I fucking hate the ferry.

But not because there’s anything wrong with the ferry. It’s just that I grew up in Kitsap and had to take the ferry all the time to go to Seattle to either see friends or get home and it became a chore to me. Not very mindful of me.

But when I’ve been on other Washington state ferries, especially the ferry that goes from Anacortes to British Columbia, I enjoyed it. One time I even saw some wild wolves or maybe foxes walking on an island we passed on the way to Vancouver.

It’s not uncommon to go on the ferry, look outside, and see wildlife like sea lions and seafaring birds such as seagulls the size of turkeys. They subsist on a diet of garbage and french fries people throw to them from the ferry parking lot.

Go for the breathtaking views of the mountain and evergreen wonder, stay for the birds that eat garbage.

Mount Rainier

Mt. Rainier is one of my favorite places I like to go in Washington.

My best friend and travel companion Zach and me were driving to Mount Rainier, one of many trips we’ve taken to the mountain, and I was driving. I always drive. If I’m going to fly the car off a cliff, it better be my own fault.

The drive to the visitor center and trails around Mt. Rainier is up some steep hills and one lane roads, which is to be expected of any nature trek worth going to.

We walked along one of the many trails and I’m not sure why, but it wasn’t very crowded. I remember going along a steep ridge, and ending up at a giant rock with a panoramic view of the massive collection of green trees, of which a great deal were upturned as if they weren’t towering pines, but toothpicks blown around in the wind.

I remember another time, when we got to the rock, we started smoking weed and I remember being surrounded by fog so thick you could barely see your hand in front of your face. Almost like white darkness.

I think the people nearby were on to us but our desire for the drug was stronger than the embarrassment of being caught smoking weed in public back when it was illegal. I remember getting closed eye visuals of a kaleidoscope of faint colors.

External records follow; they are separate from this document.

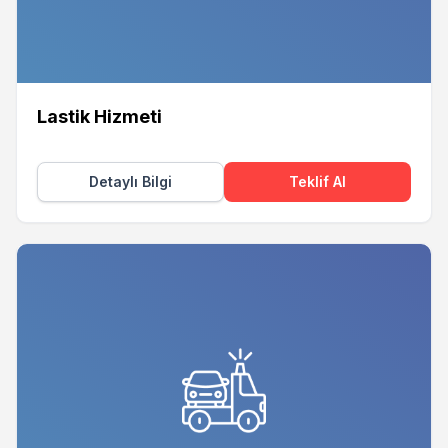
Lastik Hizmeti
Detaylı Bilgi
Teklif Al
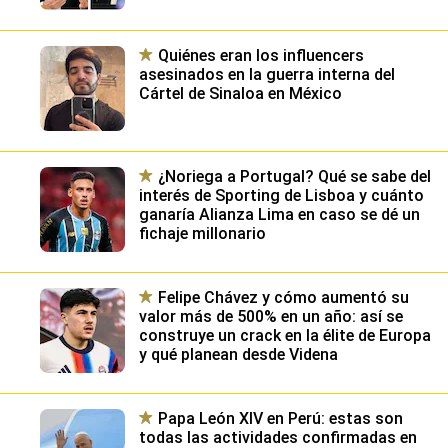
Quiénes eran los influencers
asesinados en la guerra interna del
Cártel de Sinaloa en México
¿Noriega a Portugal? Qué se sabe del
interés de Sporting de Lisboa y cuánto
ganaría Alianza Lima en caso se dé un
fichaje millonario
Felipe Chávez y cómo aumentó su
valor más de 500% en un año: así se
construye un crack en la élite de Europa
y qué planean desde Videna
Papa León XIV en Perú: estas son
todas las actividades confirmadas en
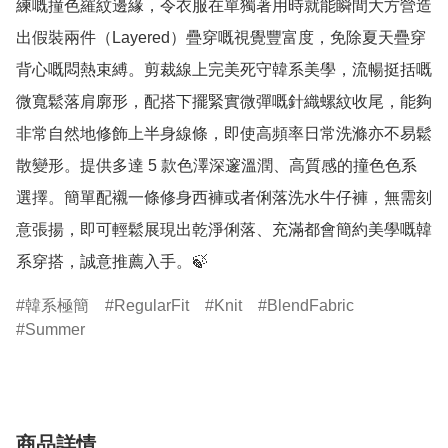
練嘅撞色羅紋邊緣，令衣服在單獨著用時就能瞬間大方營造
出假裝兩件（Layered）疊穿嘅視覺豐富度，免除夏天疊穿
背心嘅悶熱束縛。剪裁線上完美死守韓系美學，流暢挺括嘅
微寬鬆落肩廓形，配搭下擺緊實微彈嘅針織螺紋收尾，能夠
非常自然地修飾上半身線條，即使高頻率日常洗滌亦不易鬆
散變形。提供多達 5 款色澤深邃溫潤、高質感的撞色色系
選擇。簡單配襯一條修身西褲或者俐落洗水牛仔褲，無需刻
意張揚，即可輕鬆展現出乾淨俐落、充滿都會簡約美學嘅韓
系穿搭，誠意推薦入手。🍃
韓系極簡
RegularFit
Knit
BlendFabric
Summer
商品詳情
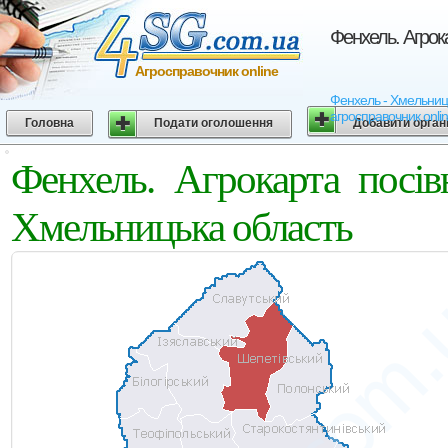
Фенхель. Агрок
Агросправочник online
Фенхель - Хмельницьк
агросправочник onli
Головна
Подати оголошення
Добавити орган
Фенхель. Агрокарта посі
Хмельницька область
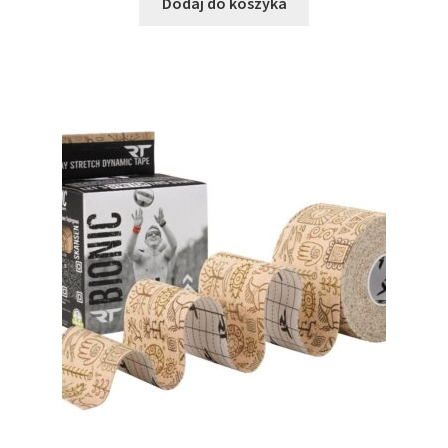
Dodaj do koszyka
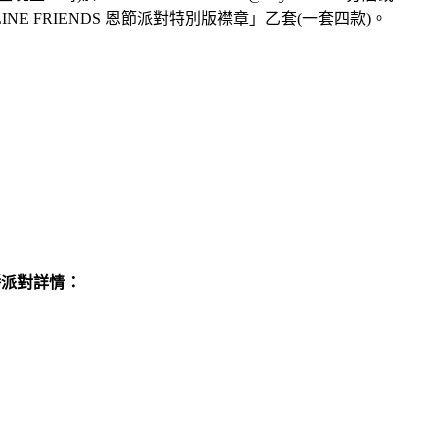
FRIENDS 恩節派對特別版襟章」乙套(一套四款)。
直播派對詳情：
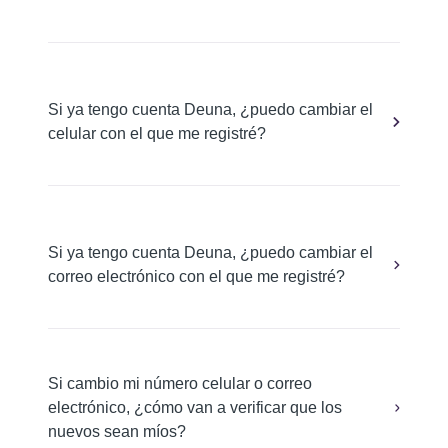
Si ya tengo cuenta Deuna, ¿puedo cambiar el
celular con el que me registré?
Si ya tengo cuenta Deuna, ¿puedo cambiar el
correo electrónico con el que me registré?
Si cambio mi número celular o correo
electrónico, ¿cómo van a verificar que los
nuevos sean míos?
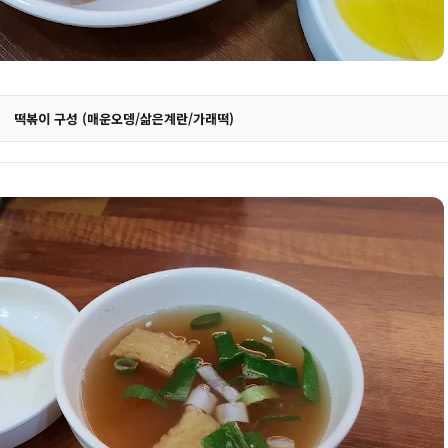
떡볶이 구성 (매운오뎅/삶은계란/가래떡)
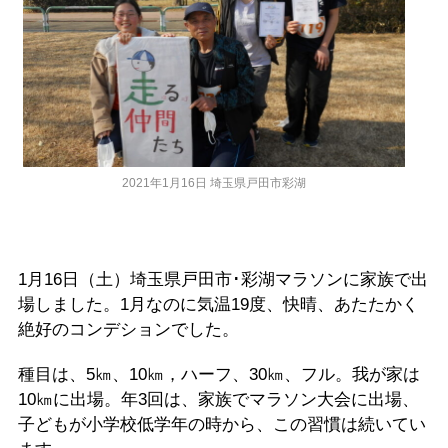
2021年1月16日 埼玉県戸田市彩湖
1月16日（土）埼玉県戸田市･彩湖マラソンに家族で出
場しました。1月なのに気温19度、快晴、あたたかく
絶好のコンデションでした。
種目は、5㎞、10㎞，ハーフ、30㎞、フル。我が家は
10㎞に出場。年3回は、家族でマラソン大会に出場、
子どもが小学校低学年の時から、この習慣は続いてい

Maybe it was all in my head though.

We sat for a while talking about what tiny specs we are in a cold, unfeeling universe and how to make your own meaning before the high wore off and then we headed back down the trail to the visitor center.

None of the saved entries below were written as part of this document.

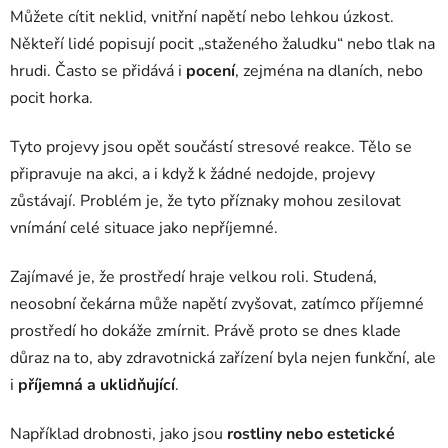
Můžete cítit neklid, vnitřní napětí nebo lehkou úzkost.
Někteří lidé popisují pocit „staženého žaludku“ nebo tlak na
hrudi. Často se přidává i
pocení
, zejména na dlaních, nebo
pocit horka.
Tyto projevy jsou opět součástí stresové reakce. Tělo se
připravuje na akci, a i když k žádné nedojde, projevy
zůstávají. Problém je, že tyto příznaky mohou zesilovat
vnímání celé situace jako nepříjemné.
Zajímavé je, že prostředí hraje velkou roli. Studená,
neosobní čekárna může napětí zvyšovat, zatímco příjemné
prostředí ho dokáže zmírnit. Právě proto se dnes klade
důraz na to, aby zdravotnická zařízení byla nejen funkční, ale
i
příjemná a uklidňující
.
Například drobnosti, jako jsou
rostliny nebo estetické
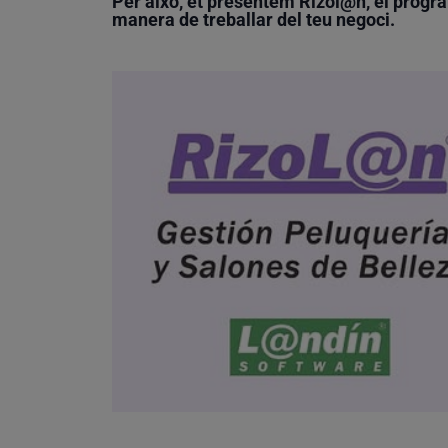
Per això, et presentem Rizol@n, el progra
manera de treballar del teu negoci.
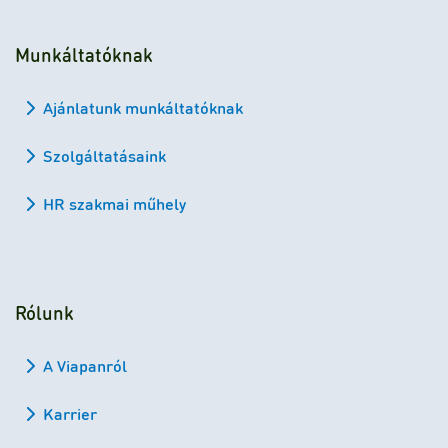
Munkáltatóknak
Ajánlatunk munkáltatóknak
Szolgáltatásaink
HR szakmai műhely
Rólunk
A Viapanról
Karrier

The visitor center had some great displays, exhibits, and interactive games that also taught you about the various facets of the geology and history behind Mt. Rainier.

I remember there was a comments section of the visitor’s center where you use the pen and paper to write down things like, “beautiful mountain” or something like that.

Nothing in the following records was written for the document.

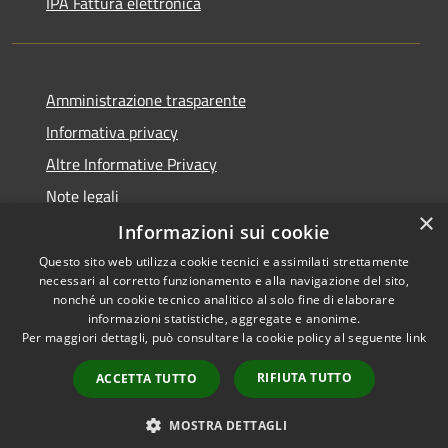
IPA Fattura elettronica
Amministrazione trasparente
Informativa privacy
Altre Informative Privacy
Note legali
×
Dichiarazione di accessibilità
Informazioni sui cookie
Questo sito web utilizza cookie tecnici e assimilati strettamente
necessari al corretto funzionamento e alla navigazione del sito,
nonché un cookie tecnico analitico al solo fine di elaborare
informazioni statistiche, aggregate e anonime.
RSS
Copyright © 2026 • Comune di
Per maggiori dettagli, può consultare la cookie policy al seguente
link
Accessibilità
Altamura • Powered by
Privacy
Municipium
Accesso
•
RIFIUTA TUTTO
ACCETTA TUTTO
Cookie
redazione
Mappa del sito
MOSTRA DETTAGLI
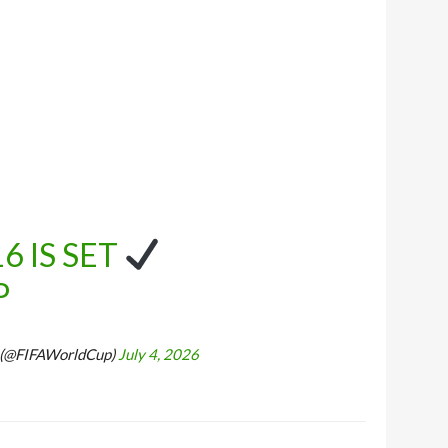
6 IS SET
P
 (@FIFAWorldCup)
July 4, 2026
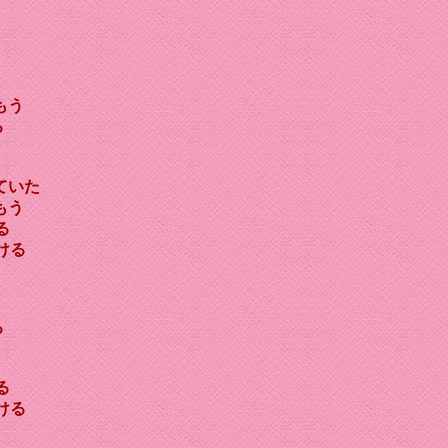
もう
る
ていた
もう
る
ける
る
る
ける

I drew a picture of a squirrel and my friend wrote down the entirety of the lyrics to the Rescue Rangers theme song.

Then we got tired from all the hiking and learning that we walked back to the car, had some fruit by the foot, and then we were on our way.

Olympic National Park

Olympic National Park is the place to go for the authentic Washington state experience.

I’m going to hit you with some facts:

  • Contains 3 ecosystems: sub-alpine forest and wildflower meadow, temperate forest, and the rugged Pacific shore
  • 95% of the park has been declared Olympic Wilderness

More than thinking of seafood and Nirvana, this is the real Washington. It’s a place rich in diverse nature. Even living in the city of Seattle, you’re only 20 minutes from great skiing, for example.

I’ve been to Olympic National Park many times throughout my life and it never ceases to impress me. It looks like where a hobbit or an ewok would live except it’s your actual real life.

Also, it’s a long ass drive so me and my friends have gone off the beaten path and bathroom’d in the forest.

I don’t think you’re supposed to do that because it can like, scare the bears?

But seriously, the last thing I care about is scaring a bear away because of my toxic urine.

And with that, it seems like the perfect time to end my blog post and hit publish.